From his earliest days as a teenaged apprentice – and the first fledgling rider since Piggott to ride 100 winners in a season – horses have always run for Dettori. His immense natural talent and horsemanship found an ideal foil in the trainer Luca Cumani, who, coincidentally was at Hollywoodbets Kenilworth on Saturday, and who steered him through some difficult early years in Newmarket dealing with his celebrity status, which included a caution for possession of cocaine in April 1993.
The following year, he teamed up with Sheikh Mohammed’s embryonic Godolphin operation, at the start of a 20-year run of almost unbroken success on the track in their royal blue silks. The first of his three Flat jockeys’ championships arrived the same year, when his final total of 233 winners was the highest for 45 years.
The nadir of Dettori’s two decades with Godolphin was the plane crash in June 2000 which claimed the life of his pilot, Patrick Mackey. He was pulled from the burning wreckage by his fellow rider Ray Cochrane, and returned to the saddle only two months later.
By then, Dettori was already firmly established as one of the sporting world’s most familiar names, thanks in part to his magnificent seven at Ascot in 1996 but also his natural ebullience in front of the cameras. Where Piggott, his predecessor as the betting public’s go-to jockey, shied away from interviews and microphones, Dettori embraced celebrity easily and instinctively, reaching new audiences via shows as varied as A Question Of Sport and Loose Women.
Dettori was, in his later years, a flawed hero too, forced to rebuild his career in the post-Godolphin days after a six-month ban for testing positive for cocaine in September 2012. He checked in to the Celebrity Big Brother house while serving his suspension, then returned to his day job in May 2013 with his talent undimmed but a host of young and hungry rivals ahead of him in many trainers’ pecking orders.
The 10 seasons since have seen Dettori enjoy an Indian summer in association with John Gosden’s powerhouse yard in Newmarket.
A typically brilliant ride from a wide draw aboard Golden Horn in the 2015 Prix de l’Arc de Triomphe further cemented his status as one of the few individuals in any sport for whom no surname is required, while Enable and Stradivarius ran up long sequences of wins in Group One events.
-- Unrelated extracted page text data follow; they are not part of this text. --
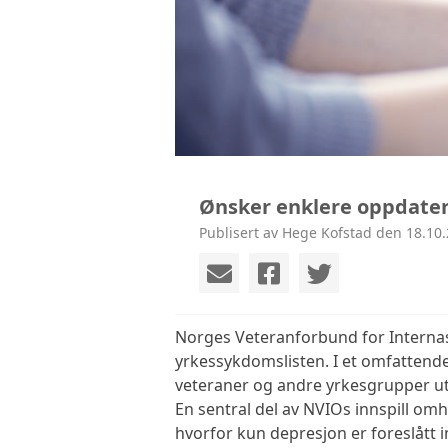
Ønsker enklere oppdater
Publisert av Hege Kofstad den 18.10.
Norges Veteranforbund for Internasj
yrkessykdomslisten. I et omfattende
veteraner og andre yrkesgrupper uts
En sentral del av NVIOs innspill omh
hvorfor kun depresjon er foreslått 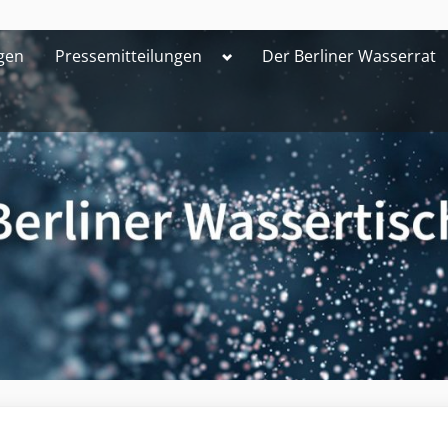
Toggle
gen
Pressemitteilungen
Der Berliner Wasserrat
sub-
menu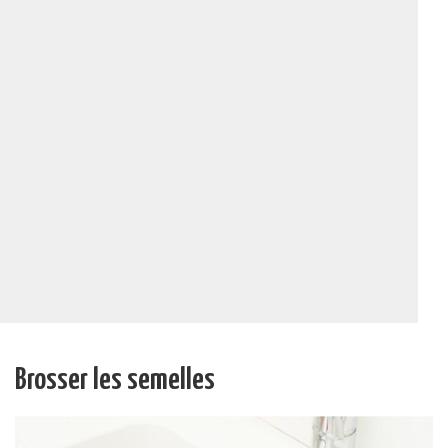
Brosser les semelles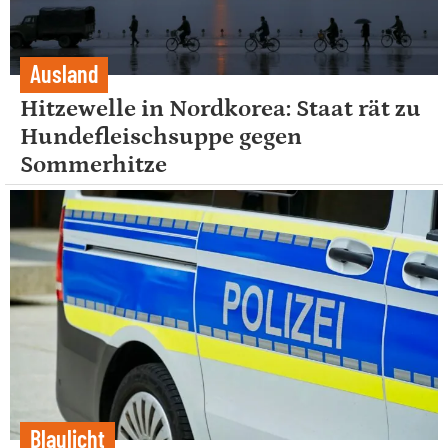
Ausland
Hitzewelle in Nordkorea: Staat rät zu
Hundefleischsuppe gegen
Sommerhitze
Blaulicht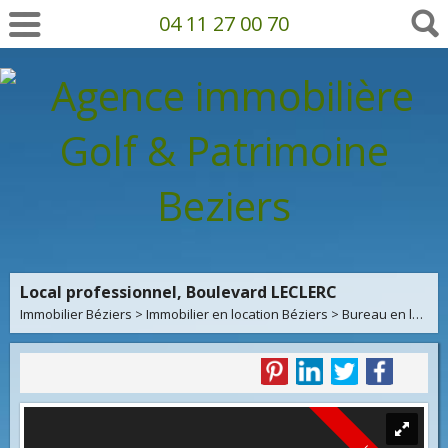
04 11 27 00 70
Local professionnel, Boulevard LECLERC
Immobilier Béziers
>
Immobilier en location Béziers
>
Bureau en location Béziers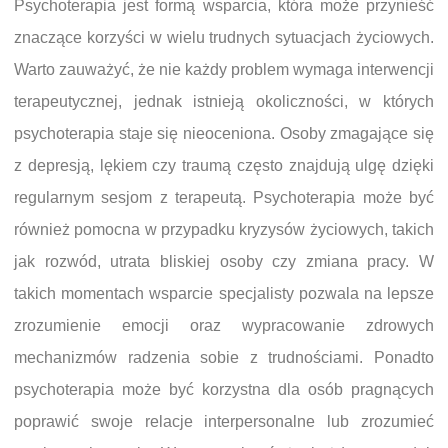
Psychoterapia jest formą wsparcia, która może przynieść
znaczące korzyści w wielu trudnych sytuacjach życiowych.
Warto zauważyć, że nie każdy problem wymaga interwencji
terapeutycznej, jednak istnieją okoliczności, w których
psychoterapia staje się nieoceniona. Osoby zmagające się
z depresją, lękiem czy traumą często znajdują ulgę dzięki
regularnym sesjom z terapeutą. Psychoterapia może być
również pomocna w przypadku kryzysów życiowych, takich
jak rozwód, utrata bliskiej osoby czy zmiana pracy. W
takich momentach wsparcie specjalisty pozwala na lepsze
zrozumienie emocji oraz wypracowanie zdrowych
mechanizmów radzenia sobie z trudnościami. Ponadto
psychoterapia może być korzystna dla osób pragnących
poprawić swoje relacje interpersonalne lub zrozumieć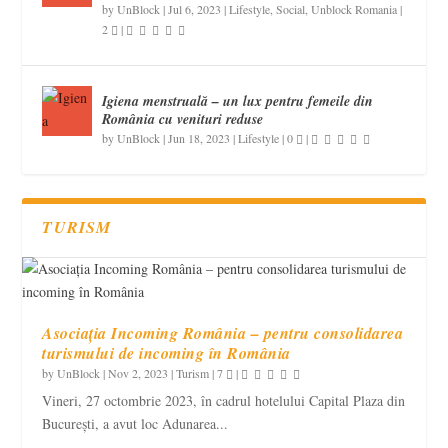
by
UnBlock
|
Jul 6, 2023
|
Lifestyle
,
Social
,
Unblock Romania
|
2
|
Igiena menstruală – un lux pentru femeile din
România cu venituri reduse
by
UnBlock
|
Jun 18, 2023
|
Lifestyle
|
0
|
TURISM
Asociația Incoming România – pentru consolidarea
turismului de incoming în România
by
UnBlock
|
Nov 2, 2023
|
Turism
|
7
|
Vineri, 27 octombrie 2023, în cadrul hotelului Capital Plaza din
București, a avut loc Adunarea...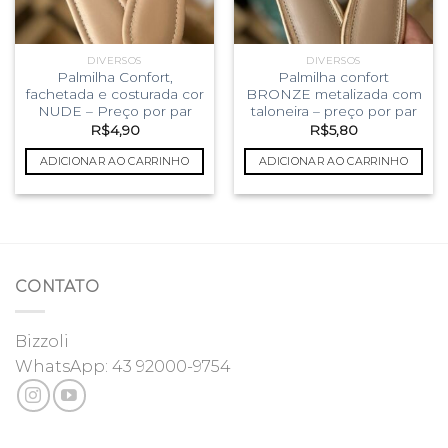
DIVERSOS
DIVERSOS
Palmilha Confort,
Palmilha confort
fachetada e costurada cor
BRONZE metalizada com
NUDE – Preço por par
taloneira – preço por par
R$
4,90
R$
5,80
ADICIONAR AO CARRINHO
ADICIONAR AO CARRINHO
CONTATO
Bizzoli
WhatsApp:
43 92000-9754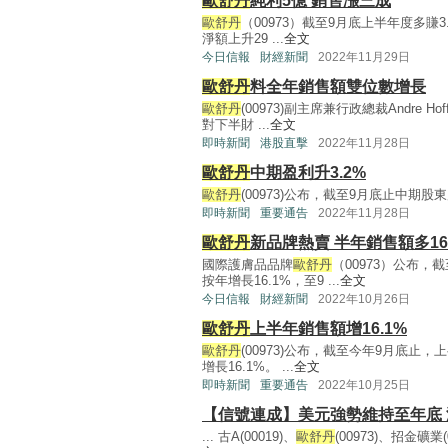
歐舒丹
純利5億 銷售漲三成
歐舒丹
（00973）截至9月底上半年度多賺3
淨額上升29 ...
全文
今日信報
財經新聞
2022年11月29日
歐舒丹
料全年銷售額雙位數增長
歐舒丹
(00973)副主席兼行政總裁Andre
對下半財 ...
全文
即時新聞
港股直擊
2022年11月28日
歐舒丹
中期盈利升3.2%
歐舒丹
(00973)公布，截至9月底止中期股東應
即時新聞
重要通告
2022年11月28日
歐舒丹
新品牌熱賣 半年銷售額多16
國際護膚品品牌
歐舒丹
（00973）公布
按年增長16.1%，至9 ...
全文
今日信報
財經新聞
2022年10月26日
歐舒丹
上半年銷售額增16.1%
歐舒丹
(00973)公布，截至今年9月底止
增長16.1%。 ...
全文
即時新聞
重要通告
2022年10月25日
【信號連成】美元強勢維持至年底
... 古A(00019)、
歐舒丹
(00973)、招金礦業(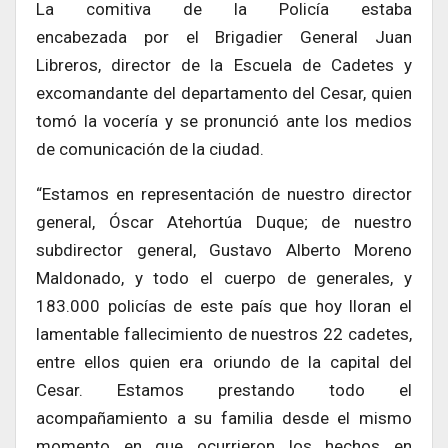
La comitiva de la Policía estaba
encabezada por el Brigadier General Juan
Libreros, director de la Escuela de Cadetes y
excomandante del departamento del Cesar, quien
tomó la vocería y se pronunció ante los medios
de comunicación de la ciudad.
“Estamos en representación de nuestro director
general, Óscar Atehortúa Duque; de nuestro
subdirector general, Gustavo Alberto Moreno
Maldonado, y todo el cuerpo de generales, y
183.000 policías de este país que hoy lloran el
lamentable fallecimiento de nuestros 22 cadetes,
entre ellos quien era oriundo de la capital del
Cesar. Estamos prestando todo el
acompañamiento a su familia desde el mismo
momento en que ocurrieron los hechos en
Dettori’s 11-month farewell tour will give his public every chance to say goodbye and will no doubt be emotional at times, with his last Guineas meeting, last Derby and last Royal Ascot all leading towards a final wave to the fans at the Breeders’ Cup in California.
The last of his 14 winners at the meeting – a record for a European-based rider – came in 2018, but who would bet against one final shout?
“The weighing room is a capsule of timelessness where you never feel old – but the reality is I am old. So I have to give up.” A vintage Frankie quip!